### TASK INSTRUCTIONS
In your copy, drop the images and return each record exactly as it stands.

### MATERIAL SUPPLIED
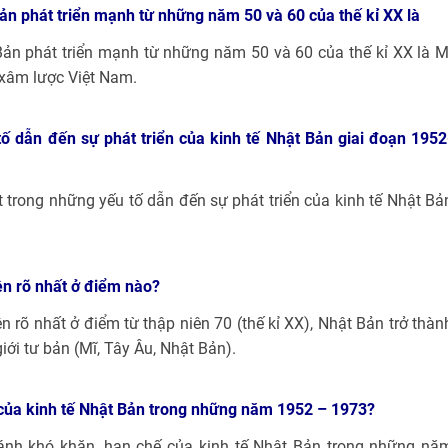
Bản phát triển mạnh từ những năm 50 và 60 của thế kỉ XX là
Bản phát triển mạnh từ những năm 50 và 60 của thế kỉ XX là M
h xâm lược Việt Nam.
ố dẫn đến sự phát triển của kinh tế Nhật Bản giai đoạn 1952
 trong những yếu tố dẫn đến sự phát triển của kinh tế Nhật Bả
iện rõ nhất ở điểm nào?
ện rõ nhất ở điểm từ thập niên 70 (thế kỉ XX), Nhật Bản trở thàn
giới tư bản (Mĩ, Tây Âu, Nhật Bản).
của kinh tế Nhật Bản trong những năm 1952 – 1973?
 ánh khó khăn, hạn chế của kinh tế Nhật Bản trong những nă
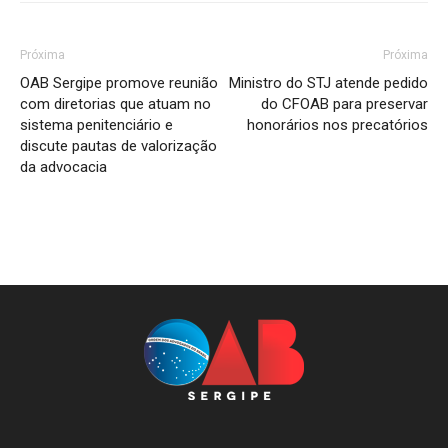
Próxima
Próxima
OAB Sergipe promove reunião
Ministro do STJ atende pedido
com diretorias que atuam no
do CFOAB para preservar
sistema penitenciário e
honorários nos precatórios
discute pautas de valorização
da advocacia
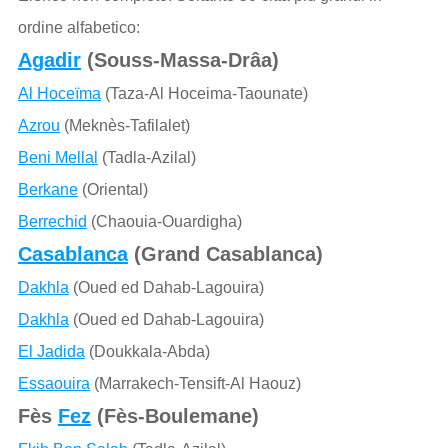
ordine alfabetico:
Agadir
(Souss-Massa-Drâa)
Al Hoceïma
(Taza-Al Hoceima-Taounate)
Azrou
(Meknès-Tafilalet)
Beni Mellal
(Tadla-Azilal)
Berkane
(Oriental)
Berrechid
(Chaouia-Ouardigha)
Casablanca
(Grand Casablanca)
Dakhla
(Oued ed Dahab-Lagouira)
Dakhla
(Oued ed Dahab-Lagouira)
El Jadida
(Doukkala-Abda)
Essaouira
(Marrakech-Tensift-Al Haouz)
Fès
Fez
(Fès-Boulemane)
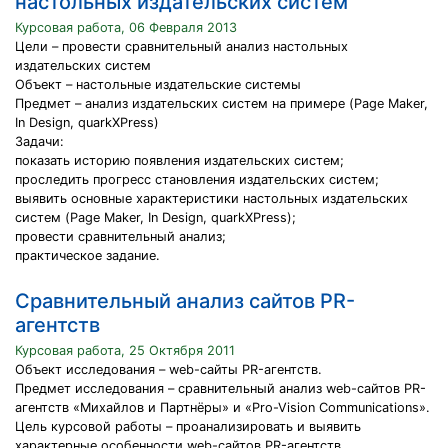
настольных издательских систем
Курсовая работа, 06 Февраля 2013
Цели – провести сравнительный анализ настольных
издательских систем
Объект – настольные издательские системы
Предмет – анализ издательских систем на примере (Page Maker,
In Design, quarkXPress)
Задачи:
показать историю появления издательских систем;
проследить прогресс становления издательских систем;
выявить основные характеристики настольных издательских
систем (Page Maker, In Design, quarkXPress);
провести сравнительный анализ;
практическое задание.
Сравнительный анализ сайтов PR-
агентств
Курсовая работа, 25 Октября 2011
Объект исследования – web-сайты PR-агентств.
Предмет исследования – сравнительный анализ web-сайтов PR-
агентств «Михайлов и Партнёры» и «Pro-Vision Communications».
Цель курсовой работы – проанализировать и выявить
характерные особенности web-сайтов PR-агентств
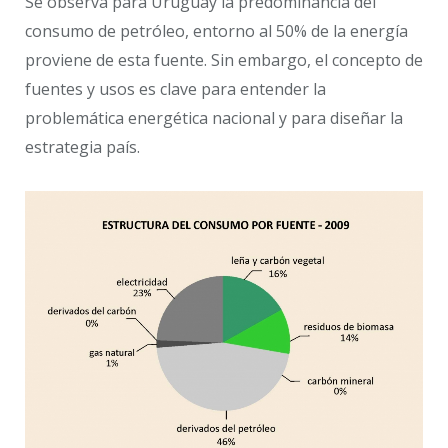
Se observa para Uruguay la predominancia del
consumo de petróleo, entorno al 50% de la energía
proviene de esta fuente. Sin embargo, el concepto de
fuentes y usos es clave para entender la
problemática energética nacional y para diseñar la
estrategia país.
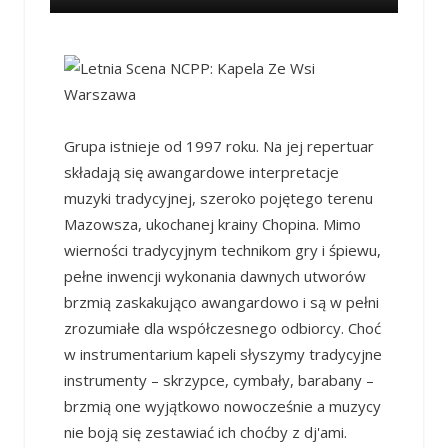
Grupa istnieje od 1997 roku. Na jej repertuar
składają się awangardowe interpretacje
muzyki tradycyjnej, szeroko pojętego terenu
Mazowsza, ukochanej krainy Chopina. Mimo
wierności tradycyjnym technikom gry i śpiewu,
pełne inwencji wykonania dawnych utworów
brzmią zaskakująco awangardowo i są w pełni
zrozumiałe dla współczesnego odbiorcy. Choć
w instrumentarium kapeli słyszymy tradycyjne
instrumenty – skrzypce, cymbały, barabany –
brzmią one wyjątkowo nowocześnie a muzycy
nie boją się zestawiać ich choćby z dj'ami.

### RESULT OF THIS TASK
Bản phát triển mạnh từ những năm 50 và 60 của thế kỉ XX là
Bản phát triển mạnh từ những năm 50 và 60 của thế kỉ XX là M
h xâm lược Việt Nam.
ố dẫn đến sự phát triển của kinh tế Nhật Bản giai đoạn 1952
 trong những yếu tố dẫn đến sự phát triển của kinh tế Nhật Bả
iện rõ nhất ở điểm nào?
ện rõ nhất ở điểm từ thập niên 70 (thế kỉ XX), Nhật Bản trở thàn
giới tư bản (Mĩ, Tây Âu, Nhật Bản).
của kinh tế Nhật Bản trong những năm 1952 – 1973?
 ánh khó khăn, hạn chế của kinh tế Nhật Bản trong những nă
Próxima
Próxima
OAB Sergipe promove reunião
Ministro do STJ atende pedido
com diretorias que atuam no
do CFOAB para preservar
sistema penitenciário e
honorários nos precatórios
discute pautas de valorização
da advocacia
ordine alfabetico:
Agadir
(Souss-Massa-Drâa)
Al Hoceïma
(Taza-Al Hoceima-Taounate)
Azrou
(Meknès-Tafilalet)
Beni Mellal
(Tadla-Azilal)
Berkane
(Oriental)
Berrechid
(Chaouia-Ouardigha)
Casablanca
(Grand Casablanca)
Dakhla
(Oued ed Dahab-Lagouira)
Dakhla
(Oued ed Dahab-Lagouira)
El Jadida
(Doukkala-Abda)
Essaouira
(Marrakech-Tensift-Al Haouz)
Fès
Fez
(Fès-Boulemane)
настольных издательских систем
Курсовая работа, 06 Февраля 2013
Цели – провести сравнительный анализ настольных
издательских систем
Объект – настольные издательские системы
Предмет – анализ издательских систем на примере (Page Maker,
In Design, quarkXPress)
Задачи:
показать историю появления издательских систем;
проследить прогресс становления издательских систем;
выявить основные характеристики настольных издательских
систем (Page Maker, In Design, quarkXPress);
провести сравнительный анализ;
практическое задание.
Сравнительный анализ сайтов PR-
агентств
Курсовая работа, 25 Октября 2011
Объект исследования – web-сайты PR-агентств.
Предмет исследования – сравнительный анализ web-сайтов PR-
агентств «Михайлов и Партнёры» и «Pro-Vision Communications».
Цель курсовой работы – проанализировать и выявить
характерные особенности web-сайтов PR-агентств
Se observa para Uruguay la predominancia del
consumo de petróleo, entorno al 50% de la energía
proviene de esta fuente. Sin embargo, el concepto de
fuentes y usos es clave para entender la
problemática energética nacional y para diseñar la
estrategia país.
Grupa istnieje od 1997 roku. Na jej repertuar
składają się awangardowe interpretacje
muzyki tradycyjnej, szeroko pojętego terenu
Mazowsza, ukochanej krainy Chopina. Mimo
wierności tradycyjnym technikom gry i śpiewu,
pełne inwencji wykonania dawnych utworów
brzmią zaskakująco awangardowo i są w pełni
zrozumiałe dla współczesnego odbiorcy. Choć
w instrumentarium kapeli słyszymy tradycyjne
instrumenty – skrzypce, cymbały, barabany –
brzmią one wyjątkowo nowocześnie a muzycy
nie boją się zestawiać ich choćby z dj'ami.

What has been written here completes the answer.